Various Z enol ethers are synthesized with 1.2–5.0 mol % of Mo complex 1a and typically require 2.0 (in the case of p-methoxyphenylvinyl ether) or 10.0 (with butylvinyl ether) equivalents of the terminal enol ether; excess butyl vinyl ether (6) is easily removed in vacuo. The desired Z-olefins are obtained in 51–77% yield and in 94% to >98% Z selectivity. Application to synthesis of C18 (plasm)-16:0 (PC) demonstrates utility of the Z-selective Mo-catalyzed CM, which is used in conjunction with a site- and enantioselective Cu-catalyzed dihydroboration of the terminal alkyne in 14 (see the Supplementary Information for details). *The reactions were performed under N₂ atm; catalysts we prepared and used in situ.Conversions and Z selectivities determined by analysis of 400 MHz ¹H NMR spectra of unpurified mixtures; yields of isolated products (±5%). Conversion and Z:E ratios measured by analysis of 400 MHz ¹H NMR spectra of unpurified mixtures; the variance of values are estimated to be <±2%. ^§ Performed with 2.5 mol % 1a and 10 equiv 6 (see the Supplementary Information for experimental details). † Performed with 1.2 mol % 1a and 2.0 equiv 9 (see the Supplementary Information for experimental details). ‡ Performed with 5.0 mol % 1a and 10 (10b) or 2.0 equiv 9 (10d) (see the Supplementary Information for experimental details). **Conditions for synthesis of 16: (a) 1. 2.5 mol % 1a, C₆H₆, 22 °C, 2.0 h, decalin, 1.0 torr. 2. 5.0 equiv (n-Bu)₄NF, thf, 22 °C, 2 h. (b) 2.5 mol % 15, 2.5 mol % CuCl, 20 mol % NaOt-Bu, 2.1 equiv bis(pinacolato)diboron, 3.0 equiv MeOH, thf, 0 °C, 24 h; 30% H₂O₂, NaOH in aqueous thf, 1.0 h.

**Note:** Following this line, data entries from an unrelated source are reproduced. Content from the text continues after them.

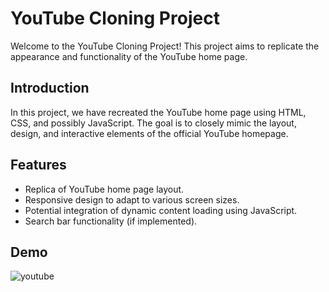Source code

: # YouTube Cloning Project

Welcome to the YouTube Cloning Project! This project aims to replicate the appearance and functionality of the YouTube home page. 

## Introduction
In this project, we have recreated the YouTube home page using HTML, CSS, and possibly JavaScript. The goal is to closely mimic the layout, design, and interactive elements of the official YouTube homepage.

## Features
- Replica of YouTube home page layout.
- Responsive design to adapt to various screen sizes.
- Potential integration of dynamic content loading using JavaScript.
- Search bar functionality (if implemented).

## Demo
![youtube](https://github.com/Rakesh-SP330/Youtube-clone/assets/162427071/9d6abf89-f485-4404-80ac-0373329fc206)
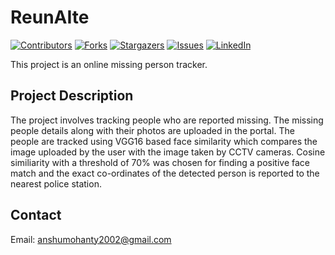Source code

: <div id="top"></div>

# ReunAIte
[![Contributors][contributors-shield]][contributors-url]
[![Forks][forks-shield]][forks-url]
[![Stargazers][stars-shield]][stars-url]
[![Issues][issues-shield]][issues-url]
[![LinkedIn][linkedin-shield]][linkedin-url]

This project is an online missing person tracker.

## Project Description
The project involves tracking people who are reported missing. The missing people details along with their photos are uploaded in the portal. The people are tracked using VGG16 based face similarity which compares the image uploaded by the user with the image taken by CCTV cameras. Cosine similiarity with a threshold of 70% was chosen for finding a positive face match and the exact co-ordinates of the detected person is reported to the nearest police station.

## Contact
Email: anshumohanty2002@gmail.com


[contributors-shield]: https://img.shields.io/github/contributors/AnshumanMohanty-2001/ReunAIte.svg?style=for-the-badge
[contributors-url]: https://github.com/AnshumanMohanty-2001/ReunAIte/graphs/contributors
[forks-shield]: https://img.shields.io/github/forks/AnshumanMohanty-2001/ReunAIte.svg?style=for-the-badge
[forks-url]: https://github.com/AnshumanMohanty-2001/ReunAIte/network/members
[stars-shield]: https://img.shields.io/github/stars/AnshumanMohanty-2001/ReunAIte.svg?style=for-the-badge
[stars-url]: https://github.com/AnshumanMohanty-2001/ReunAIte/stargazers
[issues-shield]: https://img.shields.io/github/issues/AnshumanMohanty-2001/ReunAIte.svg?style=for-the-badge
[issues-url]: https://github.com/AnshumanMohanty-2001/ReunAIte/issues
[linkedin-shield]: https://img.shields.io/badge/-LinkedIn-black.svg?style=for-the-badge&logo=linkedin&colorB=555
[linkedin-url]: https://www.linkedin.com/in/anshuman-mohanty-b21b04231/
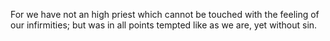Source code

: For we have not an high priest which cannot be touched with the feeling of our infirmities; but was in all points tempted like as we are, yet without sin.
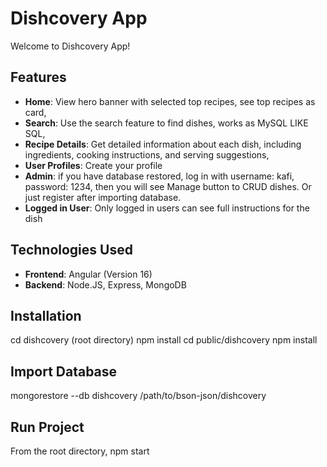 # Dishcovery App

Welcome to Dishcovery App!


## Features

- **Home**: View hero banner with selected top recipes, see top recipes as card,
- **Search**: Use the search feature to find dishes, works as MySQL LIKE SQL,
- **Recipe Details**: Get detailed information about each dish, including ingredients, cooking instructions, and serving suggestions,
- **User Profiles**: Create your profile
- **Admin**: if you have database restored, log in with username: kafi, password: 1234, then you will see Manage button to CRUD dishes. Or just register after importing database.
- **Logged in User**: Only logged in users can see full instructions for the dish


## Technologies Used

- **Frontend**: Angular (Version 16)
- **Backend**: Node.JS, Express, MongoDB


## Installation

cd dishcovery (root directory)
npm install
cd public/dishcovery
npm install


## Import Database

mongorestore --db dishcovery /path/to/bson-json/dishcovery


## Run Project

From the root directory, npm start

Figure 3. Z-selective cross-metathesis (CM) reactions of allylic amides with terminal alkenes and application to stereoselective synthesis of KRN7000

A range of Z-1,2-Disubstituted alllylic amides can be synthesized; in most cases use of reduced pressure leads to substantially improved yield and stereoselectivity. Application to the stereoselective synthesis of KRN7000, involving catalytic diastereoselective dihydroxylation of the Z alkene obtained by Mo-catalyzed CM, leads to an expeditious route for preparation of this biologically significant natural product (see the Supplementary Information for details). *The reactions were performed under N₂ atm with 3.0 mol % 2, 3.0 equiv of the non-N-containing alkenes (19b-c) or 5.0 mol % 2 and 10.0 equivalents of cross partner, 7.0 torr, 5.0 hours, 22 °C; catalysts were prepared and used in situ. Conversions and Z selectivities determined by analysis of 400 MHz ¹H NMR spectra of unpurified mixtures; yields of isolated products after purification (±5%). Conversion and Z:E ratios measured by analysis of 400 MHz ¹H NMR spectra of unpurified mixtures; the variance of values are estimated to be <±2%. § Reduced pressure was not used; reaction performed at 50 °C for 12 h (see the Supplementary Information for experimental details). † Reaction time was one hour (see the Supplementary Information for experimental details). **Conditions for synthesis of 24: (a) 8.0 mol % 2 (in situ-generated), C₆H₆, 22 °C, 5.0 h, 1.0 torr. (b) 5 mol % OsO₄, 2.5 equiv N-Me-morpholine oxide, CH₂Cl₂, 0 °C, 24 h. (c) 10% trifluoroacetic acid, CH₂Cl₂, 22 °C, 30 min. (d) 1.2 equiv 23, Et₃N, thf, 50 °C, 12 h.